Task to carry out: Copy out each line below containing "time".

________________

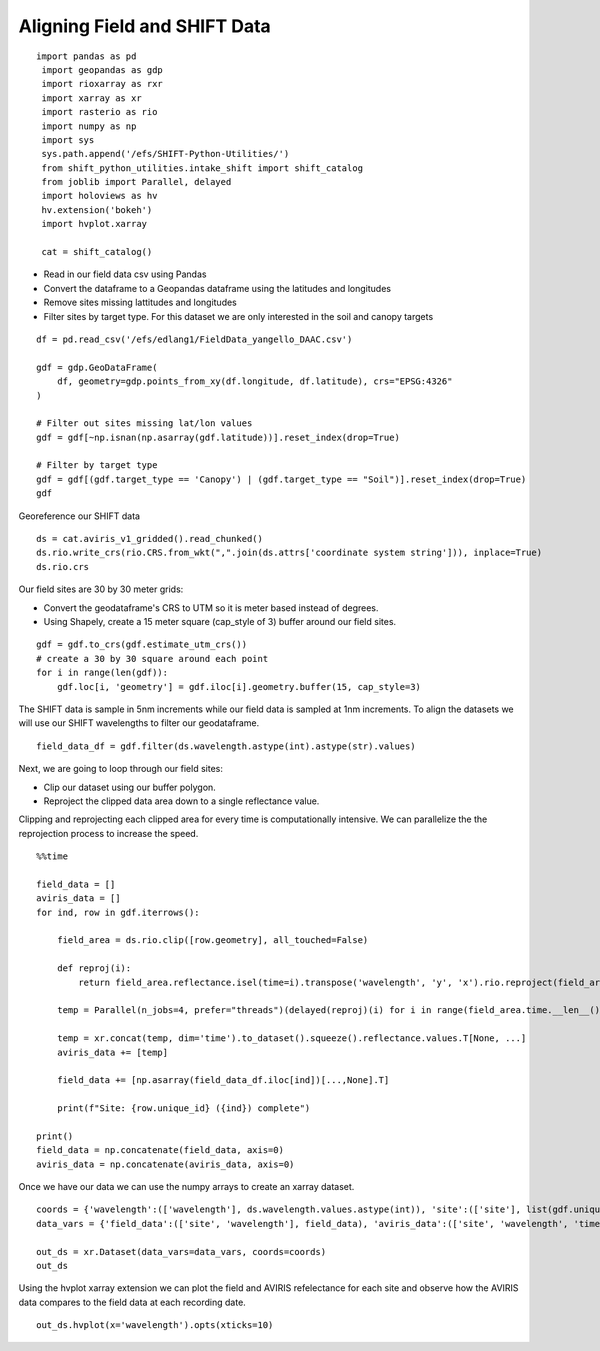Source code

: Aligning Field and SHIFT Data
=============================

::

   import pandas as pd
    import geopandas as gdp
    import rioxarray as rxr
    import xarray as xr
    import rasterio as rio
    import numpy as np
    import sys
    sys.path.append('/efs/SHIFT-Python-Utilities/')
    from shift_python_utilities.intake_shift import shift_catalog
    from joblib import Parallel, delayed
    import holoviews as hv
    hv.extension('bokeh')
    import hvplot.xarray

    cat = shift_catalog()

* Read in our field data csv using Pandas
* Convert the dataframe to a Geopandas dataframe using the latitudes and longitudes
* Remove sites missing lattitudes and longitudes
* Filter sites by target type. For this dataset we are only interested in the soil and canopy targets

::

    df = pd.read_csv('/efs/edlang1/FieldData_yangello_DAAC.csv')

    gdf = gdp.GeoDataFrame(
        df, geometry=gdp.points_from_xy(df.longitude, df.latitude), crs="EPSG:4326"
    )

    # Filter out sites missing lat/lon values
    gdf = gdf[~np.isnan(np.asarray(gdf.latitude))].reset_index(drop=True)

    # Filter by target type 
    gdf = gdf[(gdf.target_type == 'Canopy') | (gdf.target_type == "Soil")].reset_index(drop=True)
    gdf

.. image:: ../images/field_examples/dataframe.png

Georeference our SHIFT data

::

    ds = cat.aviris_v1_gridded().read_chunked()
    ds.rio.write_crs(rio.CRS.from_wkt(",".join(ds.attrs['coordinate system string'])), inplace=True)
    ds.rio.crs

Our field sites are 30 by 30 meter grids:

* Convert the geodataframe's CRS to UTM so it is meter based instead of degrees.
* Using Shapely, create a 15 meter square (cap_style of 3) buffer around our field sites.

::

    gdf = gdf.to_crs(gdf.estimate_utm_crs())
    # create a 30 by 30 square around each point
    for i in range(len(gdf)):
        gdf.loc[i, 'geometry'] = gdf.iloc[i].geometry.buffer(15, cap_style=3)

The SHIFT data is sample in 5nm increments while our field data is sampled at 1nm increments. To align the datasets we will use our SHIFT wavelengths to filter our geodataframe.

::

    field_data_df = gdf.filter(ds.wavelength.astype(int).astype(str).values)
    
    
Next, we are going to loop through our field sites:

* Clip our dataset using our buffer polygon.
* Reproject the clipped data area down to a single reflectance value.

Clipping and reprojecting each clipped area for every time is computationally intensive. We can parallelize the the reprojection process to increase the speed.

::

    %%time

    field_data = []
    aviris_data = []
    for ind, row in gdf.iterrows():

        field_area = ds.rio.clip([row.geometry], all_touched=False)

        def reproj(i):
            return field_area.reflectance.isel(time=i).transpose('wavelength', 'y', 'x').rio.reproject(field_area.rio.crs, shape=(1,1))

        temp = Parallel(n_jobs=4, prefer="threads")(delayed(reproj)(i) for i in range(field_area.time.__len__()))

        temp = xr.concat(temp, dim='time').to_dataset().squeeze().reflectance.values.T[None, ...]
        aviris_data += [temp]

        field_data += [np.asarray(field_data_df.iloc[ind])[...,None].T]

        print(f"Site: {row.unique_id} ({ind}) complete")

    print()    
    field_data = np.concatenate(field_data, axis=0)
    aviris_data = np.concatenate(aviris_data, axis=0)

.. image:: ../images/field_examples/timing.png

Once we have our data we can use the numpy arrays to create an xarray dataset.

::

    coords = {'wavelength':(['wavelength'], ds.wavelength.values.astype(int)), 'site':(['site'], list(gdf.unique_id)), 'time':(ds['time'].values)}
    data_vars = {'field_data':(['site', 'wavelength'], field_data), 'aviris_data':(['site', 'wavelength', 'time'], aviris_data)}

    out_ds = xr.Dataset(data_vars=data_vars, coords=coords)
    out_ds

.. image:: ../images/field_examples/xarray.png

Using the hvplot xarray extension we can plot the field and AVIRIS refelectance for each site and observe how the AVIRIS data compares to the field data at each recording date.

::

    out_ds.hvplot(x='wavelength').opts(xticks=10)


.. image:: ../images/field_examples/graph.png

________________

Output:
Clipping and reprojecting each clipped area for every time is computationally intensive. We can parallelize the the reprojection process to increase the speed.
    %%time
            return field_area.reflectance.isel(time=i).transpose('wavelength', 'y', 'x').rio.reproject(field_area.rio.crs, shape=(1,1))
        temp = Parallel(n_jobs=4, prefer="threads")(delayed(reproj)(i) for i in range(field_area.time.__len__()))
        temp = xr.concat(temp, dim='time').to_dataset().squeeze().reflectance.values.T[None, ...]
    coords = {'wavelength':(['wavelength'], ds.wavelength.values.astype(int)), 'site':(['site'], list(gdf.unique_id)), 'time':(ds['time'].values)}
    data_vars = {'field_data':(['site', 'wavelength'], field_data), 'aviris_data':(['site', 'wavelength', 'time'], aviris_data)}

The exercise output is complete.